Friday, August 8, 2014

diy paint splattered bowls

 
We made these super cool bowls for our Mother's Day gifts. Thy turned out so ridiculously happy and cool that I think I am going to do them again next year. It may be our classroom thing.
First we had to shape our bowls. Our bowls are made of sculpey clay. Each kiddo used half of a small sculpey block to create their bowl. To begin, they were given the clay and encouraged to play with it to soften it up. Then they placed their piece of clay between two layers of wax paper and used a rolling pin to squish it as flat as they could get it. Some of the children asked for help when it came to flattening their clay. The sculpey is a bit hard compared to play dough. After they flattened their clay they then used their hands and fingers to shape it into a bowl. The idea was to create a small catch-all for mama's keys, coins, or jewelry. The bowls were places on a cookie sheet with a piece of parchment paper underneath. I wrote their names below their bowls and attached a small piece of masking tape with their names as well. The tape would come off before baking and was placed just in case the bowls got mixed up in transit. I took the bowls home to bake according to the instructions on the package and they came out gorgeous! Sculpey, while the not the most price-friendly option made for a really pretty and modern looking bowl. The clay bakes to a matte finish. It's really cool!

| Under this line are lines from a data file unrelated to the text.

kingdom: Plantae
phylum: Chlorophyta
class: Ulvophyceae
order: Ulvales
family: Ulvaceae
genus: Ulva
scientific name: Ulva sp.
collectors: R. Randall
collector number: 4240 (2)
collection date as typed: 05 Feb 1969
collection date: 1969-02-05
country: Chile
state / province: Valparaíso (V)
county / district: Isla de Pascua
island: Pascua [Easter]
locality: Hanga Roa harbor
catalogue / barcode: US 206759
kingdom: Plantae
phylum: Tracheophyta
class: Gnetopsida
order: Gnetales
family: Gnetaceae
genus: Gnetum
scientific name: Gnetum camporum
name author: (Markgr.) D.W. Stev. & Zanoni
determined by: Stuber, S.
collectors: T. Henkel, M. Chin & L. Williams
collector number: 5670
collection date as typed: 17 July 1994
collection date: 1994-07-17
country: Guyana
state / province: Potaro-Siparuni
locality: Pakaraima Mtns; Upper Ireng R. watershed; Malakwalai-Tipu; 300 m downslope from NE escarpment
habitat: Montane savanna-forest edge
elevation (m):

We painted the bowls and our gift wrap two days later. This was done two weeks before Mother's Day as one never knows what they day may bring in preschool. To paint our bowls I set up a splatter paint station in our room, using a large vinyl tablecloth as a backdrop. As a group we discussed what colors were were going to use (keeping it to three) and decided on gold, pink, and black. The kiddo in my class love the gold paint! As the children played about the room, I would ask them if they were ready to paint their bowls. We would place their bowl onto our large sheet of white paper and they would get to splattering away. This was a first for all of my kiddos and they had a blast. Before each would have a turn we would look at our paper and decide what section needed paint and the kiddo would place their bowl in that section. Doing this one at a time created a special activity for each child, yet knowing that the happy paint splattered paper was a result of all of their efforts created a feeling of group effort and community. The next day the children flipped their bowls over and got to more splattering.
We wrapped our bowls the last day of class before Mother's Day. Before we cut the paper, the children had to measure to see if they could fit their bodies on it. We used photos to document their scientific discovery and they may have had more fun lying on the paper than painting it. For wrapping their bowls, we used tissue paper (they chose their tissue color) to wrap the bowl first. I explained to the children that their bowls were very precious and delicate like glass. They took me very seriously and wrapped them up oh-so-carefully. I added pre-torn pieces of hot pink scotch tape to the table edges for the children to tape up their packages. The tape did not have a dispenser and the children have a trying time getting the tape off themselves. Those that can and wish to do their own tape tearing and/or cutting.
 
 
 
So there you have it! Our paint splattered bowls that we made back in May for Mother's Day. Happy splatters, pretty bowls, lovely wrapping, and joyful kiddos. This can totally be an anytime project!